# [Records supplied]
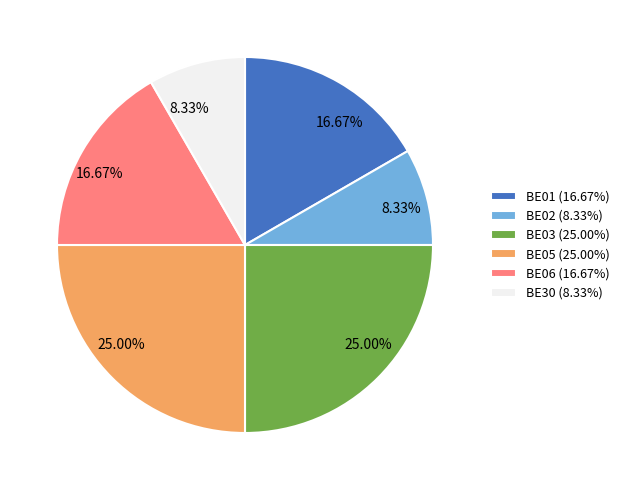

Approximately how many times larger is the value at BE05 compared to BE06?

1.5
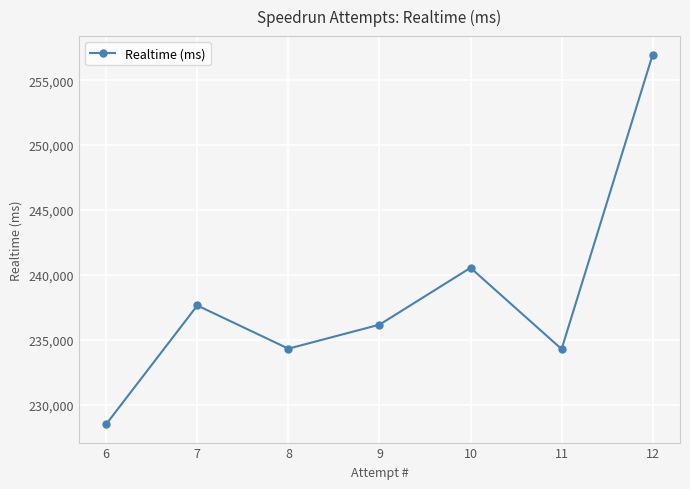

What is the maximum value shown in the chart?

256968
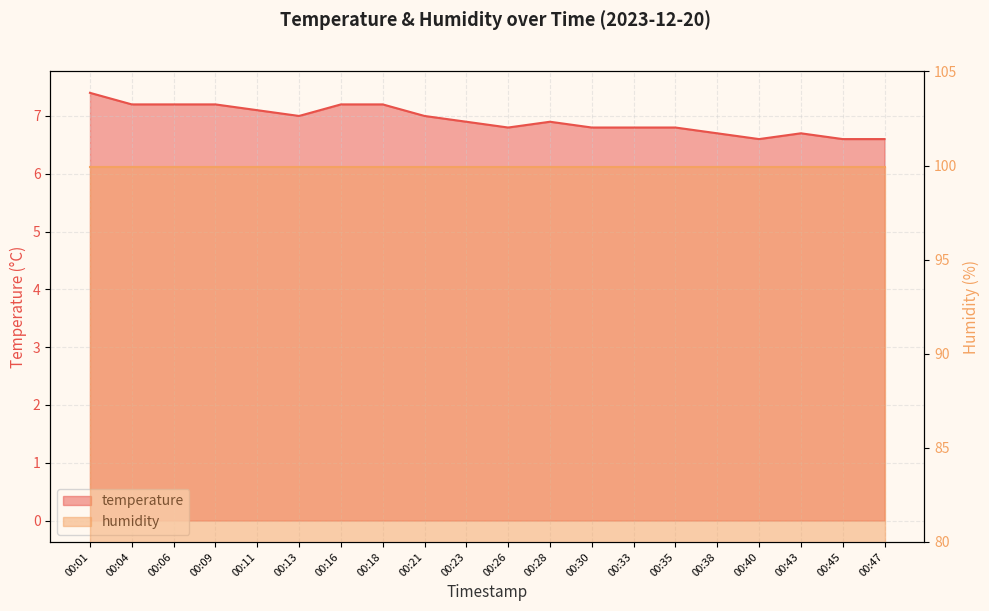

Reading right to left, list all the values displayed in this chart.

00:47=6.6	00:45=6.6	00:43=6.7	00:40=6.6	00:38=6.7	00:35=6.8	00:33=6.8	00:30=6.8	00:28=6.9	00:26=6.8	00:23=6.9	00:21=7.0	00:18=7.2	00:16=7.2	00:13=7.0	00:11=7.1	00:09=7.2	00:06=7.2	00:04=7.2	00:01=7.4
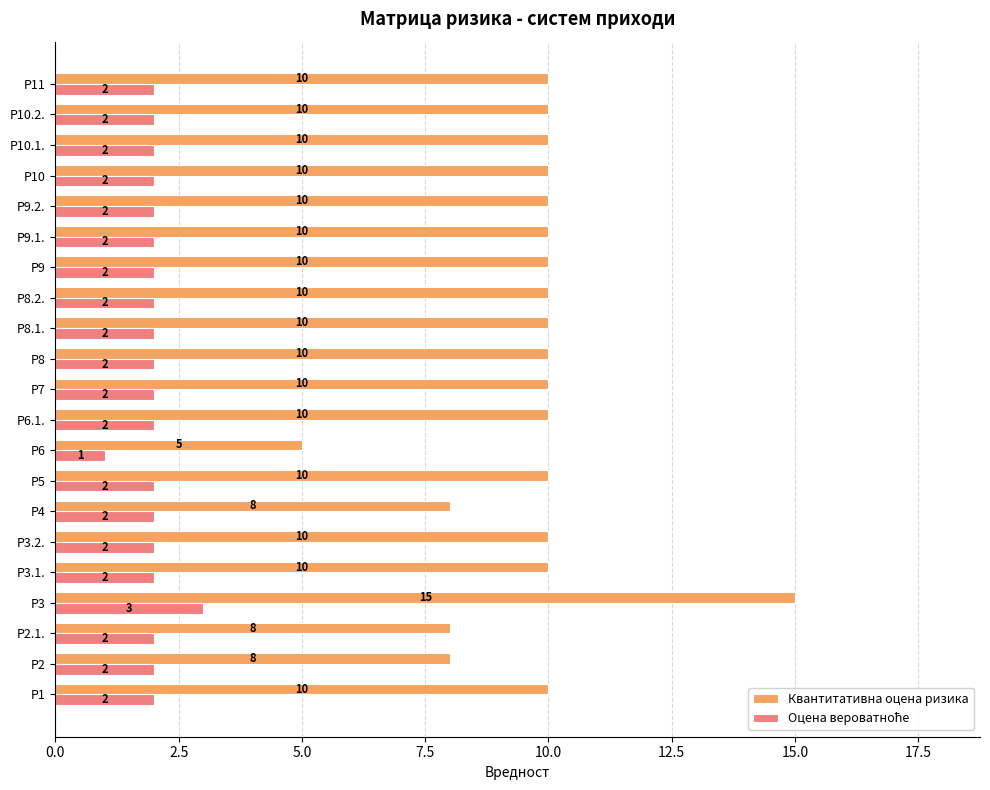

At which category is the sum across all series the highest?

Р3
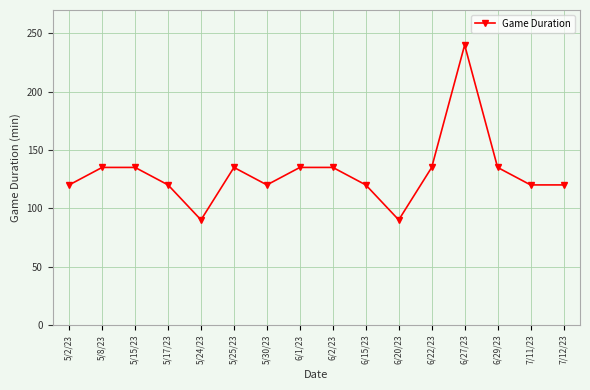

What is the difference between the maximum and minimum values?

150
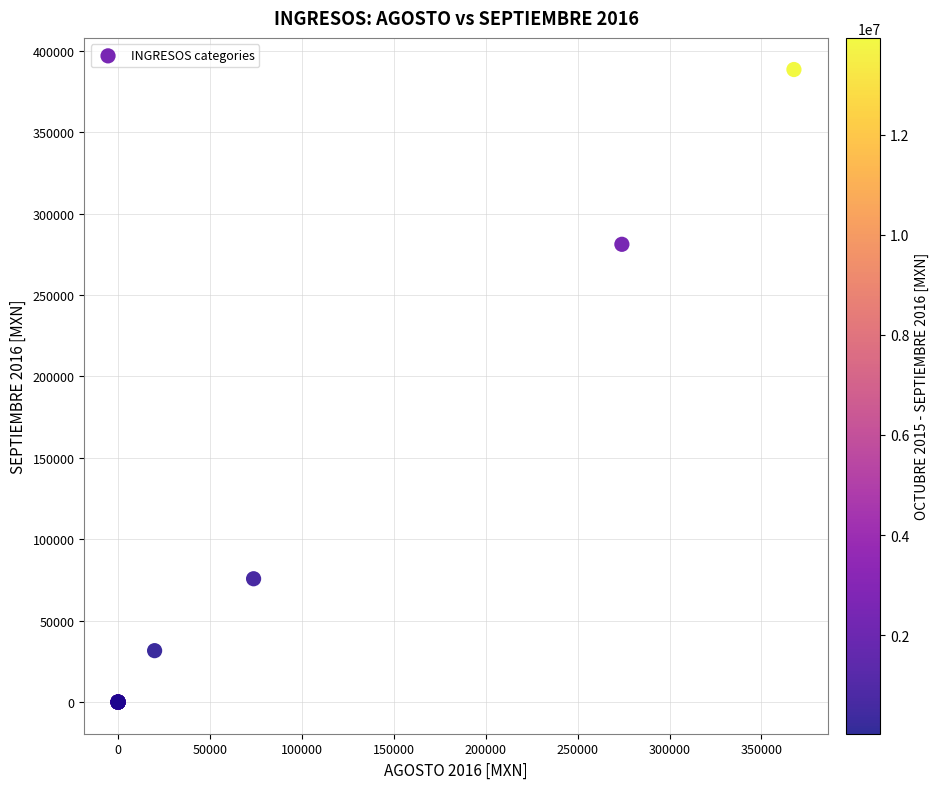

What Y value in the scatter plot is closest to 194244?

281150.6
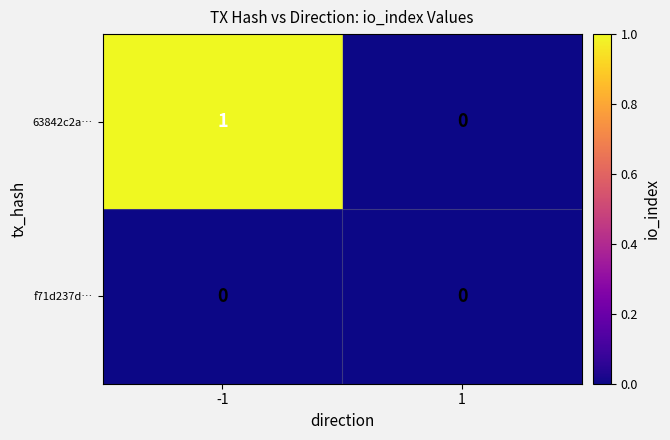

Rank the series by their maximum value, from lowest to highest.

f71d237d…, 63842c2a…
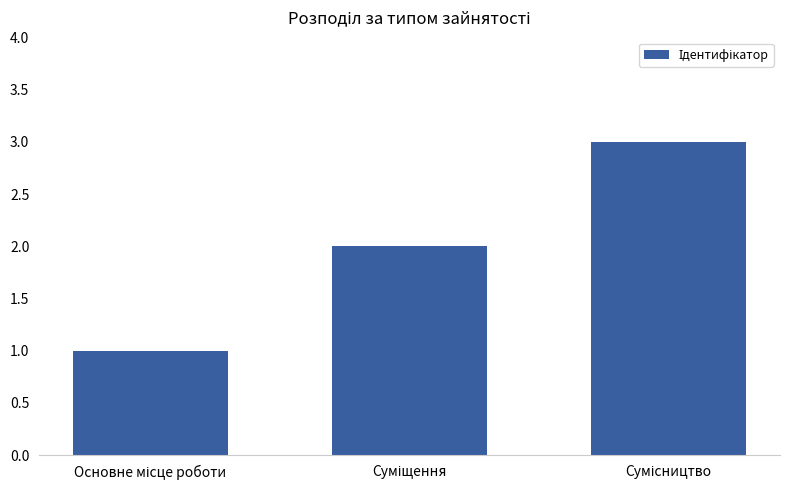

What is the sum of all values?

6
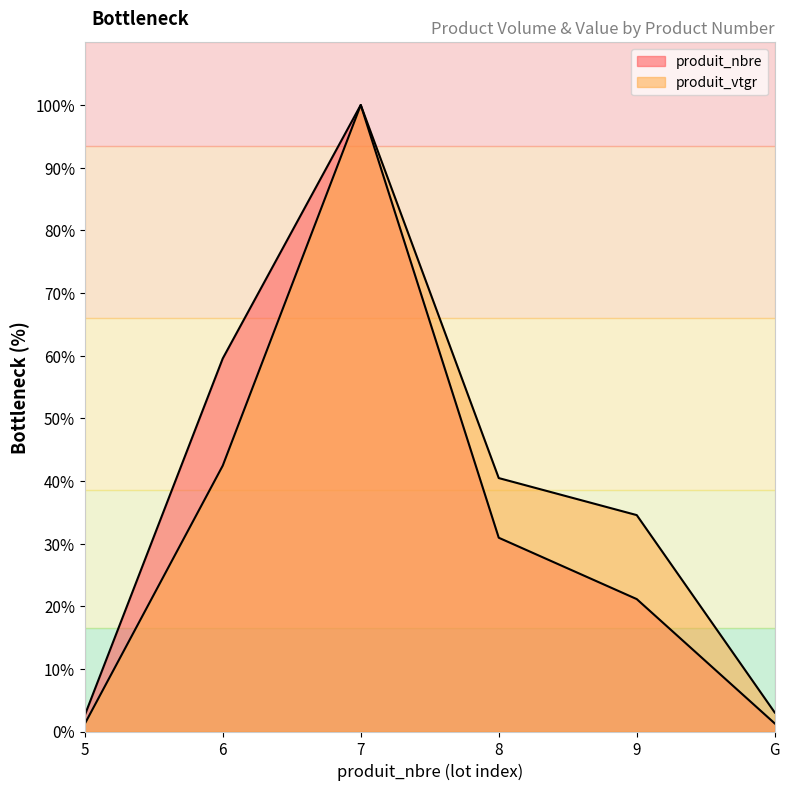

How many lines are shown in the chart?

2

# [Required action]
Reproduce all of the rows above verbatim, omitting the pictures from your response.

# [Result of this task]
Approximately how many times larger is the value at BE05 compared to BE06?

1.5

What is the maximum value shown in the chart?

256968

Reading right to left, list all the values displayed in this chart.

00:47=6.6	00:45=6.6	00:43=6.7	00:40=6.6	00:38=6.7	00:35=6.8	00:33=6.8	00:30=6.8	00:28=6.9	00:26=6.8	00:23=6.9	00:21=7.0	00:18=7.2	00:16=7.2	00:13=7.0	00:11=7.1	00:09=7.2	00:06=7.2	00:04=7.2	00:01=7.4

At which category is the sum across all series the highest?

Р3

What is the difference between the maximum and minimum values?

150

What Y value in the scatter plot is closest to 194244?

281150.6

Rank the series by their maximum value, from lowest to highest.

f71d237d…, 63842c2a…

What is the sum of all values?

6

How many lines are shown in the chart?

2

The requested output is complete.